━━━━━ Entries shown ━━━━━
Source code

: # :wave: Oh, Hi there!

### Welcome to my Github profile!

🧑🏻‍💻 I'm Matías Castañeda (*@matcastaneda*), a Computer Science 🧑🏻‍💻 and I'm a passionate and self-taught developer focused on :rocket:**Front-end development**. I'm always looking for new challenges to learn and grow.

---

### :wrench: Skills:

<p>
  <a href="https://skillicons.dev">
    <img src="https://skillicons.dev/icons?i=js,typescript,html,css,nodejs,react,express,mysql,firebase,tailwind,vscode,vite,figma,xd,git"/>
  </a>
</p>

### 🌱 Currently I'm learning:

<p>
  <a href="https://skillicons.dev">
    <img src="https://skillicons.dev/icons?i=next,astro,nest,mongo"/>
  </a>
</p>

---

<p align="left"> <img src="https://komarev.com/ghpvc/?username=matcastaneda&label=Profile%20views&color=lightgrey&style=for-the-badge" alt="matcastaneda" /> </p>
━━━━━
- **Exercise goal**
Render each nonblank line of the listing above as a Markdown table with the columns "No." and "Text", numbering the rows in order. Omit blank lines.

- **Task solution**
| No. | Text |
|---|---|
| 1 | Source code |
| 2 | : # :wave: Oh, Hi there! |
| 3 | ### Welcome to my Github profile! |
| 4 | 🧑🏻‍💻 I'm Matías Castañeda (*@matcastaneda*), a Computer Science 🧑🏻‍💻 and I'm a passionate and self-taught developer focused on :rocket:**Front-end development**. I'm always looking for new challenges to learn and grow. |
| 5 | --- |
| 6 | ### :wrench: Skills: |
| 7 | <p> |
| 8 |   <a href="https://skillicons.dev"> |
| 9 |     <img src="https://skillicons.dev/icons?i=js,typescript,html,css,nodejs,react,express,mysql,firebase,tailwind,vscode,vite,figma,xd,git"/> |
| 10 |   </a> |
| 11 | </p> |
| 12 | ### 🌱 Currently I'm learning: |
| 13 | <p> |
| 14 |   <a href="https://skillicons.dev"> |
| 15 |     <img src="https://skillicons.dev/icons?i=next,astro,nest,mongo"/> |
| 16 |   </a> |
| 17 | </p> |
| 18 | --- |
| 19 | <p align="left"> <img src="https://komarev.com/ghpvc/?username=matcastaneda&label=Profile%20views&color=lightgrey&style=for-the-badge" alt="matcastaneda" /> </p> |